Lungo e assai impervio è il cammino per avvicinarsi all’essenza delle cose e, nonostante ciò, a me pare non ci sia arrivato ancora nessun demiurgo.
Nemmeno le divinità posseggono spiegazioni e si supportano col mistero.
Menti illuminate si interrogano sull’esistere, su ciò che è giusto, su ciò che è sbagliato.
Il fatto è che non c’è – ancora oggi, dopo millenni – un sapere condiviso: questo la dice lunga.
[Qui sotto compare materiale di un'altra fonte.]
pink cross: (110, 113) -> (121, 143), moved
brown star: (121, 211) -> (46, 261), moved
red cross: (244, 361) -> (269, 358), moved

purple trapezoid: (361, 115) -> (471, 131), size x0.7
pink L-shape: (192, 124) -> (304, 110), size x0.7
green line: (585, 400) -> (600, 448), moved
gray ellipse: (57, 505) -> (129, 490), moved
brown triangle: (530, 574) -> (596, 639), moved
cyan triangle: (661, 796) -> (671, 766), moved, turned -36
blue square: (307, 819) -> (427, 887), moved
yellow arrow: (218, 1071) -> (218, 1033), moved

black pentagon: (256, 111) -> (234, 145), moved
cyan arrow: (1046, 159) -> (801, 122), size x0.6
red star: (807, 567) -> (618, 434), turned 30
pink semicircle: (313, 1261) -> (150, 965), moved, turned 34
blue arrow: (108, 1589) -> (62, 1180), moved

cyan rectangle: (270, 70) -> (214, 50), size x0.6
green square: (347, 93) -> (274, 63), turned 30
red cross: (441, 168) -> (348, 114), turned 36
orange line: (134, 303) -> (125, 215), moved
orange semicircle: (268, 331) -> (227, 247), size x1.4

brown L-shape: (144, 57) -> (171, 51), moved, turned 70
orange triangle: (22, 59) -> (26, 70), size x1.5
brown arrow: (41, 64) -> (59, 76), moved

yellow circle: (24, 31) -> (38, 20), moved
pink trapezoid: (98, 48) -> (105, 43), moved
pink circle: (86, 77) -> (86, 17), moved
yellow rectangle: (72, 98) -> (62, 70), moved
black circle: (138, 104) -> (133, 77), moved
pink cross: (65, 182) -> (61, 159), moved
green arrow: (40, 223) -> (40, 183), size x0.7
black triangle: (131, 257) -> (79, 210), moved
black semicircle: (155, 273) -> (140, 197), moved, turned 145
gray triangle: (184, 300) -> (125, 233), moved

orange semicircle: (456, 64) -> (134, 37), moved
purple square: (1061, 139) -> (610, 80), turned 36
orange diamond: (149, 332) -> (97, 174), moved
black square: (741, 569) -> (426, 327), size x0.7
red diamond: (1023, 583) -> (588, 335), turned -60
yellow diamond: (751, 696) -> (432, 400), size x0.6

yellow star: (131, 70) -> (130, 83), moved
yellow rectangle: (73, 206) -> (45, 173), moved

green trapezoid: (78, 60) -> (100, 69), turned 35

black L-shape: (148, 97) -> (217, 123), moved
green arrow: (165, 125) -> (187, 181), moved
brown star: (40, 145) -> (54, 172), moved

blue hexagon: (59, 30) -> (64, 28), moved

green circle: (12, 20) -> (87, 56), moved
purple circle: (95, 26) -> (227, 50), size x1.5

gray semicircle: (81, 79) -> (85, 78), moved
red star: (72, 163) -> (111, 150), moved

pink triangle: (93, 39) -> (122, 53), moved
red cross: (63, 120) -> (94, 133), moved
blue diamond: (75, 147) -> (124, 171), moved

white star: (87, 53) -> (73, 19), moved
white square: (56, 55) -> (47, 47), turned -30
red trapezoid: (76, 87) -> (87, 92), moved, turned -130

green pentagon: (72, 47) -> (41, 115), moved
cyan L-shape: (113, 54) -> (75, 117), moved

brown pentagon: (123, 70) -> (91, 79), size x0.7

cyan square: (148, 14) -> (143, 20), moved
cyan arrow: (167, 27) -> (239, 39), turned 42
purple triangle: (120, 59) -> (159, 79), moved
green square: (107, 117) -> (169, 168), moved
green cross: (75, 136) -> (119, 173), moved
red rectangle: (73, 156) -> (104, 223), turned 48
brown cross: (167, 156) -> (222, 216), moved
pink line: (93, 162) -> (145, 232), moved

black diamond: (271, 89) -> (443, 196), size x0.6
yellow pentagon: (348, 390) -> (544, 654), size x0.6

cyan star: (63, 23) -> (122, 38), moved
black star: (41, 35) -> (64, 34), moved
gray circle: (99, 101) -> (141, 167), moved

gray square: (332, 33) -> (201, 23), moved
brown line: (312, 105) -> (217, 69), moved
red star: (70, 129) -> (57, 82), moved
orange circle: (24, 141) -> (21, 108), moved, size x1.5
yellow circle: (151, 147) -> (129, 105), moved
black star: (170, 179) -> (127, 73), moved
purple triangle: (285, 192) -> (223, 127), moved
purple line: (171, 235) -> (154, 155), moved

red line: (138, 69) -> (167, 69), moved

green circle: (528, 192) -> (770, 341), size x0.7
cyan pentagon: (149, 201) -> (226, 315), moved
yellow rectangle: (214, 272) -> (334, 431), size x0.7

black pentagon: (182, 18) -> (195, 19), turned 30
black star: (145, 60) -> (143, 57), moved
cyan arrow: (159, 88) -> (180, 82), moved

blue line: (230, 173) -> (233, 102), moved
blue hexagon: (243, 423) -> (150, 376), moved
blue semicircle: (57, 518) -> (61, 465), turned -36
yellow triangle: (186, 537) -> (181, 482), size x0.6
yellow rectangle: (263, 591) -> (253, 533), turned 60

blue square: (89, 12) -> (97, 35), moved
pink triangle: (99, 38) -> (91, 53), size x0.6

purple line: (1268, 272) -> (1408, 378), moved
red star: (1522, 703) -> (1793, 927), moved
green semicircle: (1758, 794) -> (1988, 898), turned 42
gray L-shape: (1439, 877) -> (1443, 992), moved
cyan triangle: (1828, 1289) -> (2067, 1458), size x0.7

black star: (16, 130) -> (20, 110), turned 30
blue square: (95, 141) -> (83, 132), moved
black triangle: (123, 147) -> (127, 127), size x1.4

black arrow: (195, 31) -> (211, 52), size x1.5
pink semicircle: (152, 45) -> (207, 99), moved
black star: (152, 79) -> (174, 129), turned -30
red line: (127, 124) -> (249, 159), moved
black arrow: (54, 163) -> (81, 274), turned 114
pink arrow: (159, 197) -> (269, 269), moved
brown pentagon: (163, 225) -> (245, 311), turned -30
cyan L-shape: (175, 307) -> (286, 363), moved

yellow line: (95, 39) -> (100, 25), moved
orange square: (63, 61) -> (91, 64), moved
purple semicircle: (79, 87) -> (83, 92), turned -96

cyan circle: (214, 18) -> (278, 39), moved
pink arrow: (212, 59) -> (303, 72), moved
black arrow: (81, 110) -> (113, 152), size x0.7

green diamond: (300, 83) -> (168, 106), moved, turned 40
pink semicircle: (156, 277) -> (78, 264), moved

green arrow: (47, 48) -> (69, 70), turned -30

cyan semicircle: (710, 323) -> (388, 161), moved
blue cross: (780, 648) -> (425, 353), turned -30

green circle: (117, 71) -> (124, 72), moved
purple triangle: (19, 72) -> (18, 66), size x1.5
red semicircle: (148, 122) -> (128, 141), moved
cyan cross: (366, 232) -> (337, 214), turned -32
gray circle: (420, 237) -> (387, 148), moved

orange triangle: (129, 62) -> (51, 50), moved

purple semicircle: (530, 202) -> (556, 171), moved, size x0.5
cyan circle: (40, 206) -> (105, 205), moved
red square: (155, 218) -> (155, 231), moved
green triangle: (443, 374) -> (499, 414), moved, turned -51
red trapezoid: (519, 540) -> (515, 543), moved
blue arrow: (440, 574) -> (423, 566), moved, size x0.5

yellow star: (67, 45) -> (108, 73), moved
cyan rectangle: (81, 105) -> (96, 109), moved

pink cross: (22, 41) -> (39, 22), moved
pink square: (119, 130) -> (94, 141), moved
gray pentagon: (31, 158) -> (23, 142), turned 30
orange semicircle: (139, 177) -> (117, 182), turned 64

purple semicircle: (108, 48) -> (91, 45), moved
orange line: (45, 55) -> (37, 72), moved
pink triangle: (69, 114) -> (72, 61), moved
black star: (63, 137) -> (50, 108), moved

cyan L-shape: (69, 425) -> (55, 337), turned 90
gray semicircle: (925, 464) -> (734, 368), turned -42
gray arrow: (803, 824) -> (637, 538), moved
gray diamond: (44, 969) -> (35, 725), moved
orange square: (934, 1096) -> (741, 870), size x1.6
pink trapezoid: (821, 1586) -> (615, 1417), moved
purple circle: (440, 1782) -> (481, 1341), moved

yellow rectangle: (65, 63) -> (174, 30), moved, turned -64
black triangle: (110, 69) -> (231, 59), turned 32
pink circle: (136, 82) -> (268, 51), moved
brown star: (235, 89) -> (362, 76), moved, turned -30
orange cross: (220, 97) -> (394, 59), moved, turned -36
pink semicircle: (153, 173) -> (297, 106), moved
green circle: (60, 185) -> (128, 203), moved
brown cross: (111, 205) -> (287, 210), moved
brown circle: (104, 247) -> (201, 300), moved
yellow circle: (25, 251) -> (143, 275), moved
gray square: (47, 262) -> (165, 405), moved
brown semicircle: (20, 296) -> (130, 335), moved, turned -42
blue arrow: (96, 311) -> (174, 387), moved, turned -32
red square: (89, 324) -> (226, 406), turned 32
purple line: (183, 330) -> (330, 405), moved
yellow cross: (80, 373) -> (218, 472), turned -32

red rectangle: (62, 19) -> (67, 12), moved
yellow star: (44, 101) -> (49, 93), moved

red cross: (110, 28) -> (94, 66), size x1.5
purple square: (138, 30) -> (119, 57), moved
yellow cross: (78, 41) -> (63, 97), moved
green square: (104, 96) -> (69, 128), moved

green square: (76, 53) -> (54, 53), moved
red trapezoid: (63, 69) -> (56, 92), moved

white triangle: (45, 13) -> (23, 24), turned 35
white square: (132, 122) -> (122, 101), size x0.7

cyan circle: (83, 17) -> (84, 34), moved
Smentisce anche il giusto e lo sbagliato, buona educazione a parte. 

Con l’educazione c’è il rispetto – tanto degli esseri viventi quanto di regolamenti comuni – che resta un fondamento necessario per l’intera comunità.

 

Io mi distacco orgogliosamente da chi espone le proprie conoscenze col baluardo del vanto.

Credo – ahimè sono ferma e decisa – abbiano dato valore solo al sapere accademico (che è gran cosa) a scapito dello spessore umano.

 

Il privilegio è nell’anima di ognuno di noi, che andrebbe coltivata con una grande cura, perché – alla fine di tutto – il prendere con sé (comprendere), il capire, il condividere, l’intelligenza e le facoltà umane non si studiano, né si studieranno mai.

Sono doti innate, sfaccettature che compongono e delineano la reale forma del nostro essere individui.

In aridità – al contrario – c’è chi mi sembra aver conseguito veri e propri corsi di specialistica e, con l’esperienza, ho sempre meno dubbi a riguardo.

Coloro cui piace piacere, ho visto bene, sono coloro che non si piacciono da soli, sono figure languide com’è languido un circo prima o dopo ogni spettacolo. Così avrebbe detto Ungaretti.